Stored records:

______

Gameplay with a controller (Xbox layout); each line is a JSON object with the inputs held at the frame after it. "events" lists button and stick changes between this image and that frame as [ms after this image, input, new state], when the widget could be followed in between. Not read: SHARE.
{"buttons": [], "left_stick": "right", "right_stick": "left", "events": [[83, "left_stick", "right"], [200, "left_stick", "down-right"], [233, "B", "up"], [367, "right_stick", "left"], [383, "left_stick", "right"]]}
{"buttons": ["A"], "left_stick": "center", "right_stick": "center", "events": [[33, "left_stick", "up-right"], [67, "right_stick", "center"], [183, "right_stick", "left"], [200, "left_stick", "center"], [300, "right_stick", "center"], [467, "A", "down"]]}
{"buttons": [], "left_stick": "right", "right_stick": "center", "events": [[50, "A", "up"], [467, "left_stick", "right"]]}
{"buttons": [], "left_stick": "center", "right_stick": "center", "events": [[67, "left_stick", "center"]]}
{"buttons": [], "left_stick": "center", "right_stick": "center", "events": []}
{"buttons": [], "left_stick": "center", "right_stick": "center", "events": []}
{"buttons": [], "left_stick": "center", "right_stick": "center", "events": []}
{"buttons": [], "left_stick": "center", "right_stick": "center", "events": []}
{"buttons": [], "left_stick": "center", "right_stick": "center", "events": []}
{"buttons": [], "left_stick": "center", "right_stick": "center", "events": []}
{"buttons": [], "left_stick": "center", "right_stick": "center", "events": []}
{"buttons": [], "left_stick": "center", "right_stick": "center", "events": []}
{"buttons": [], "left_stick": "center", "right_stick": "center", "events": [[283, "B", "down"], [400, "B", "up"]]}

______

◆ PROBLEM REQUIREMENTS:
Would you return the full set of entries, unchanged in every detail?

◆ REPLY TO THE EXERCISE:
Gameplay with a controller (Xbox layout); each line is a JSON object with the inputs held at the frame after it. "events" lists button and stick changes between this image and that frame as [ms after this image, input, new state], when the widget could be followed in between. Not read: SHARE.
{"buttons": [], "left_stick": "right", "right_stick": "left", "events": [[83, "left_stick", "right"], [200, "left_stick", "down-right"], [233, "B", "up"], [367, "right_stick", "left"], [383, "left_stick", "right"]]}
{"buttons": ["A"], "left_stick": "center", "right_stick": "center", "events": [[33, "left_stick", "up-right"], [67, "right_stick", "center"], [183, "right_stick", "left"], [200, "left_stick", "center"], [300, "right_stick", "center"], [467, "A", "down"]]}
{"buttons": [], "left_stick": "right", "right_stick": "center", "events": [[50, "A", "up"], [467, "left_stick", "right"]]}
{"buttons": [], "left_stick": "center", "right_stick": "center", "events": [[67, "left_stick", "center"]]}
{"buttons": [], "left_stick": "center", "right_stick": "center", "events": []}
{"buttons": [], "left_stick": "center", "right_stick": "center", "events": []}
{"buttons": [], "left_stick": "center", "right_stick": "center", "events": []}
{"buttons": [], "left_stick": "center", "right_stick": "center", "events": []}
{"buttons": [], "left_stick": "center", "right_stick": "center", "events": []}
{"buttons": [], "left_stick": "center", "right_stick": "center", "events": []}
{"buttons": [], "left_stick": "center", "right_stick": "center", "events": []}
{"buttons": [], "left_stick": "center", "right_stick": "center", "events": []}
{"buttons": [], "left_stick": "center", "right_stick": "center", "events": [[283, "B", "down"], [400, "B", "up"]]}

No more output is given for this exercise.